◆ Action item:
Give the listing below as a numbered list, leaving out blank lines and the pictures.
Excerpted data START
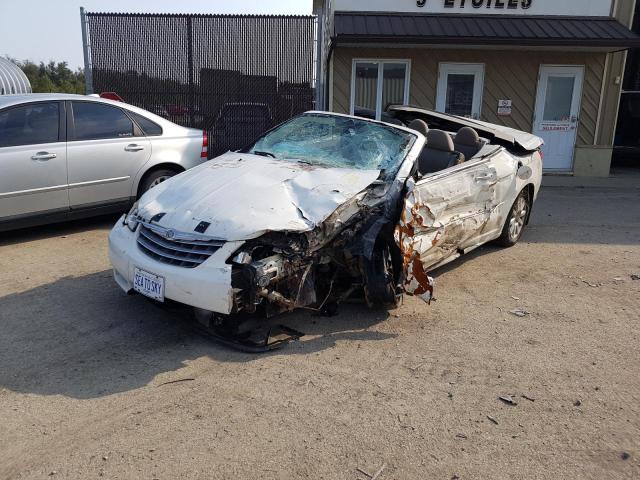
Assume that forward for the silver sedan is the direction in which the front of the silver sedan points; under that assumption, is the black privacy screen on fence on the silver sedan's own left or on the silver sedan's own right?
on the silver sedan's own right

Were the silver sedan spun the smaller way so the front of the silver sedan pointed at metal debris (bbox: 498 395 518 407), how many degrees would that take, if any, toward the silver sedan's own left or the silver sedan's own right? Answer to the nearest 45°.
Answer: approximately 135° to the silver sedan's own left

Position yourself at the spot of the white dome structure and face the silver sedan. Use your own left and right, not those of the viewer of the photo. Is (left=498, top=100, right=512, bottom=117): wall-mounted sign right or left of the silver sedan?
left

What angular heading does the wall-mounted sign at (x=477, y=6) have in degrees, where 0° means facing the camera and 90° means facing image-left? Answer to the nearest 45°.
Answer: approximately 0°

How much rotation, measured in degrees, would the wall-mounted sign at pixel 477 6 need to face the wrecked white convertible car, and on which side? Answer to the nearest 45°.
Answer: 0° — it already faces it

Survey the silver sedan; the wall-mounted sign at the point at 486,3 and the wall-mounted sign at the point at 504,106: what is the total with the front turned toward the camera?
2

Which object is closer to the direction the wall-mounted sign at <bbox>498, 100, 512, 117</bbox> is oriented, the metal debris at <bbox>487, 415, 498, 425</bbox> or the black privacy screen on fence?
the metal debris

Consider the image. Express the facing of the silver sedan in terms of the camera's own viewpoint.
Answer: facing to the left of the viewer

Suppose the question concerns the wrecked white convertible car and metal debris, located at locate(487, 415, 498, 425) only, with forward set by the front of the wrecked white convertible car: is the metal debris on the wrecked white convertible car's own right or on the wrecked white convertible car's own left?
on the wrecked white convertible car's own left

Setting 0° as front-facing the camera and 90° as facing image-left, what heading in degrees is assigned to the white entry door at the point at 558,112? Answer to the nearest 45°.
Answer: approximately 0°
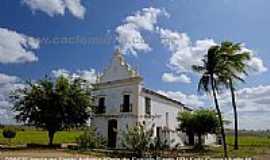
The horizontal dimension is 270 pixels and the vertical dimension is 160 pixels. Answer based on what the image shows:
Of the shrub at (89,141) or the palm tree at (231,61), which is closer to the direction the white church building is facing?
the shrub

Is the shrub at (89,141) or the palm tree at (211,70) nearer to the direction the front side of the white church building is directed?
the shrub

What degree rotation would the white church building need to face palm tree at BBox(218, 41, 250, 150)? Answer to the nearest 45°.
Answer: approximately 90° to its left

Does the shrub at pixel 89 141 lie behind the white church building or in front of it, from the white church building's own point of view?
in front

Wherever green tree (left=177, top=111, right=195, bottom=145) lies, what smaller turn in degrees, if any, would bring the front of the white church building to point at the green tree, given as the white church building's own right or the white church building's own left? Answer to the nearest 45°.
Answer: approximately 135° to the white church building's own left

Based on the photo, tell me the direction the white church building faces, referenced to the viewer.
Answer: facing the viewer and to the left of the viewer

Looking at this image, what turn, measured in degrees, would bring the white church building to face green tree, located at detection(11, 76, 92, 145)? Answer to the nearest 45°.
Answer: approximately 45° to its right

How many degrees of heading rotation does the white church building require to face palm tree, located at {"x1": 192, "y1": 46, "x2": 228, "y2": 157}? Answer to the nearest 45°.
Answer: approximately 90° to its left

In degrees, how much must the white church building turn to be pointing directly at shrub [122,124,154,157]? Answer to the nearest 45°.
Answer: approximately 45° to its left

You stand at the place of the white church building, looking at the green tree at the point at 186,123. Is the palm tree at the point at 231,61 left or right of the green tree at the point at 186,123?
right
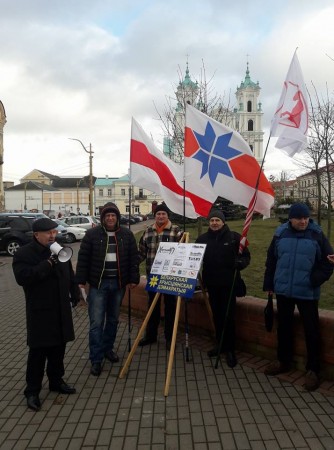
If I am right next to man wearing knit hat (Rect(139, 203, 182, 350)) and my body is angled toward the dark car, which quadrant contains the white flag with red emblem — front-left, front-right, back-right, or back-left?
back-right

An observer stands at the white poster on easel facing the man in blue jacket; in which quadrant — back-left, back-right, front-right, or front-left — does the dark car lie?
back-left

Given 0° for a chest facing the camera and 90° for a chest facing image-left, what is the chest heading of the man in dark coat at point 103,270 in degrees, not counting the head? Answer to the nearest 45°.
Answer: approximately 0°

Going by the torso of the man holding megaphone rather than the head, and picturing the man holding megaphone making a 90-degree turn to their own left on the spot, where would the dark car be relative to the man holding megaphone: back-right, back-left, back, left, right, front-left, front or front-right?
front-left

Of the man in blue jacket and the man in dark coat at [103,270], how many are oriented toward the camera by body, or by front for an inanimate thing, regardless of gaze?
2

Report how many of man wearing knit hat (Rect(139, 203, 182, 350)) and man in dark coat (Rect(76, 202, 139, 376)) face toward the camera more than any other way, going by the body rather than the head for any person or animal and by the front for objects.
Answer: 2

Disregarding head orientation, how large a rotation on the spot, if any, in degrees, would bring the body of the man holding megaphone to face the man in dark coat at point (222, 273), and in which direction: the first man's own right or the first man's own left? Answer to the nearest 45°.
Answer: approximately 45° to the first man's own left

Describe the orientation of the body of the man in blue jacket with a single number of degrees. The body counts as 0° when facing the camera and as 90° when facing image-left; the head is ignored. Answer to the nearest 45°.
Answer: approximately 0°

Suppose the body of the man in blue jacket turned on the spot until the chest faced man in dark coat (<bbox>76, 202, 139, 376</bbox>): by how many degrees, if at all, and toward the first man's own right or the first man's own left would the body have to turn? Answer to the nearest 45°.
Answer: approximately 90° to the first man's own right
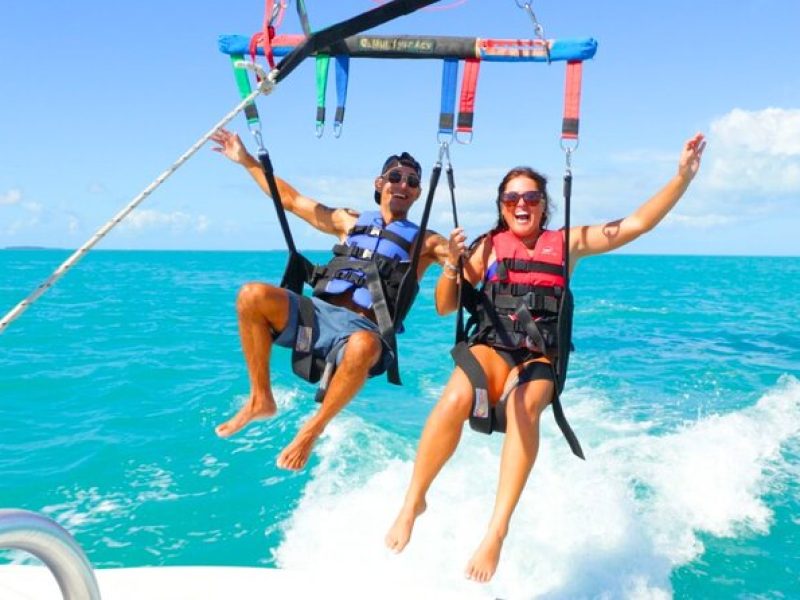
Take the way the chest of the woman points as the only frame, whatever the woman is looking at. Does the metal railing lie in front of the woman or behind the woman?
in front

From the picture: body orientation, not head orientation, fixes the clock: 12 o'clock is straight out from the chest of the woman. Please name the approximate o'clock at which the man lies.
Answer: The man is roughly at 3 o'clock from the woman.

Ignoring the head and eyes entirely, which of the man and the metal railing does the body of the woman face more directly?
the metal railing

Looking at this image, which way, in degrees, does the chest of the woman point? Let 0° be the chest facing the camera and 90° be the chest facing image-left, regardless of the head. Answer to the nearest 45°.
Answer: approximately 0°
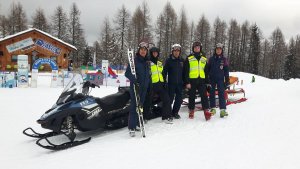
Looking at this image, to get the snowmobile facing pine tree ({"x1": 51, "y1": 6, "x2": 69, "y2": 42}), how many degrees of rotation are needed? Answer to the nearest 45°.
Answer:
Excerpted data END
◆ Your solution:
1. Assume that forward for the silver sedan is the direction in which the front of the silver sedan points; under that assumption, is the black privacy screen on fence on the silver sedan's own left or on the silver sedan's own right?
2. on the silver sedan's own right
3. Were the silver sedan spun the smaller way so the front of the silver sedan pointed at metal debris (bbox: 498 395 518 407), how many degrees would that take, if any, toward the silver sedan's own left or the silver sedan's own right? Answer to the nearest 45°.
4. Answer: approximately 135° to the silver sedan's own left
5. Position yourself at the spot of the white dome structure and face the silver sedan. Use your own left and right, not those of the viewer of the photo. Is (left=498, top=100, right=512, bottom=117): wall-mounted sign right or left of the silver sedan?
6. left
7. What angular heading does the wall-mounted sign at (x=477, y=6) have in degrees, where 0° means facing the camera and 90° means facing image-left? Answer to the nearest 45°.
8. Answer: approximately 0°
9. How much rotation, measured in degrees, would the wall-mounted sign at pixel 477 6 need to face the wrecked white convertible car, and on which side? Answer to the nearest 45°.
10. Answer: 0° — it already faces it
11. Survey the silver sedan; the wall-mounted sign at the point at 486,3 and the wall-mounted sign at the point at 504,106: what is the total with the front turned toward the camera?
12. 2
13. Which object is closer to the direction the wall-mounted sign at <bbox>498, 100, 512, 117</bbox> is oriented, the metal debris at <bbox>487, 415, 498, 425</bbox> or the black privacy screen on fence?
14. the metal debris
15. Consider the image. Express the facing of the silver sedan in terms of the camera's own viewpoint.
16. Answer: facing to the left of the viewer
17. Suppose the question concerns the wrecked white convertible car and metal debris, located at locate(487, 415, 498, 425) only, with forward set by the front of the wrecked white convertible car: is the metal debris on the wrecked white convertible car's own right or on the wrecked white convertible car's own left?
18. on the wrecked white convertible car's own left
19. Setting 0° as front-facing the camera and 90° as facing image-left, what heading in degrees is assigned to the white entry door at the point at 558,112? Answer to the nearest 45°.
20. Answer: approximately 0°
21. The horizontal dimension is 270 pixels and the vertical dimension is 160 pixels. Answer based on what the image shows:
22. Of the shrub at (89,141) or the palm tree at (231,61), which is closer to the direction the white church building is facing?
23. the shrub
24. Is the shrub at (89,141) or the palm tree at (211,70) nearer to the direction the front side of the white church building is directed?
25. the shrub
26. What degree rotation would the white church building need to face palm tree at BBox(218, 41, 250, 150)? Answer to the nearest 45°.
27. Answer: approximately 90° to its left
28. Does the shrub at pixel 89 141 lie behind the white church building or in front of it, from the white church building's own point of view?
29. in front
30. Wherever green tree (left=177, top=111, right=195, bottom=145) lies, what smaller turn in degrees, if any, would bring the front of the white church building to point at the green tree, given as the white church building's own right or the white church building's own left? Answer to the nearest 45°.
31. Answer: approximately 135° to the white church building's own left
32. Based on the photo, tell me the direction the white church building faces, referenced to the viewer.
33. Answer: facing the viewer and to the left of the viewer
34. Looking at this image, what turn, measured in degrees, would bring the white church building to face green tree, located at detection(11, 76, 92, 145)? Answer to the nearest 45°.
35. Answer: approximately 45° to its right
36. How many degrees of heading rotation does the white church building require to face palm tree, located at {"x1": 192, "y1": 46, "x2": 228, "y2": 157}? Answer to the nearest 45°.
37. Answer: approximately 90° to its left
38. In degrees, how much must the white church building turn to be pointing directly at shrub [122,124,154,157]? Answer to the nearest 45°.
39. Answer: approximately 45° to its left
40. You stand at the place of the white church building, looking at the green tree at the point at 186,123. Is the palm tree at the point at 231,61 left or right of the green tree at the point at 186,123?
41. right
42. If I am right next to man wearing knit hat (Rect(139, 203, 182, 350)) and my body is angled toward the dark car, which quadrant contains the white flag with red emblem — front-left, front-right, back-right, or back-left?
43. back-right
44. An observer stands at the white poster on easel facing the man in blue jacket; in which quadrant — back-left, back-right, front-right, or front-left — does the dark car lie?
45. back-left
46. Given 0° for a chest facing the camera and 90° for a chest facing image-left, what is the chest heading of the man in dark coat at point 103,270 in degrees, not counting the head? Answer to the nearest 45°.
47. Answer: approximately 0°
48. Going by the torso of the man holding megaphone rather than the head, and picturing the man holding megaphone making a 90-degree turn to their own left on the spot, where would the dark car be relative to the man holding megaphone: back-right, back-left, back, left, right, front-left, front or front-right?
49. front-left
50. Of the man in blue jacket and the man in dark coat at [103,270], how many are oriented toward the camera by body, or by front for an inanimate thing, regardless of gaze?
51. 2
52. Report how many of man wearing knit hat (Rect(139, 203, 182, 350)) and man in dark coat (Rect(76, 202, 139, 376)) face toward the camera more than any other way, going by the body rather than the head for any person or animal and by the front for objects.
53. Answer: 2
54. Disregarding head orientation, how large a rotation on the spot, if any, in degrees, would bring the body of the man holding megaphone to face the man in dark coat at point (222, 273), and in which direction: the first man's own right or the first man's own left? Answer to the nearest 45°.
55. Answer: approximately 45° to the first man's own left
56. Describe the orientation of the body of the man in blue jacket with a single number of degrees. The body counts as 0° when facing the camera and as 90° when facing image-left; the head is ignored. Answer to the nearest 45°.
57. Answer: approximately 0°
58. Suppose the body of the man in blue jacket turned on the spot until the chest faced man in dark coat (<bbox>76, 202, 139, 376</bbox>): by how many degrees, if at all, and toward the first man's own right or the first man's own left would the body have to turn? Answer to the nearest 45°.
59. Answer: approximately 90° to the first man's own right
60. Take the way the chest of the woman points as the only frame, whatever the woman is looking at. Does the metal railing lie in front of the woman or behind the woman?
61. in front
62. From the picture: body orientation, not head orientation, fixes the clock: 12 o'clock is straight out from the chest of the woman. Please name the approximate o'clock at which the man lies.
63. Answer: The man is roughly at 3 o'clock from the woman.
64. Ignoring the head and eyes entirely, which of the man and the metal railing does the body of the woman face more directly?
65. the metal railing
66. Looking at this image, which way, in degrees, does the chest of the woman point? Let 0° be the chest facing the camera and 90° be the chest facing image-left, regardless of the head. Answer to the nearest 45°.
67. Answer: approximately 0°
68. Looking at this image, to get the snowmobile facing pine tree ({"x1": 51, "y1": 6, "x2": 69, "y2": 42}), how many degrees of rotation are needed? Answer to the nearest 45°.
69. Answer:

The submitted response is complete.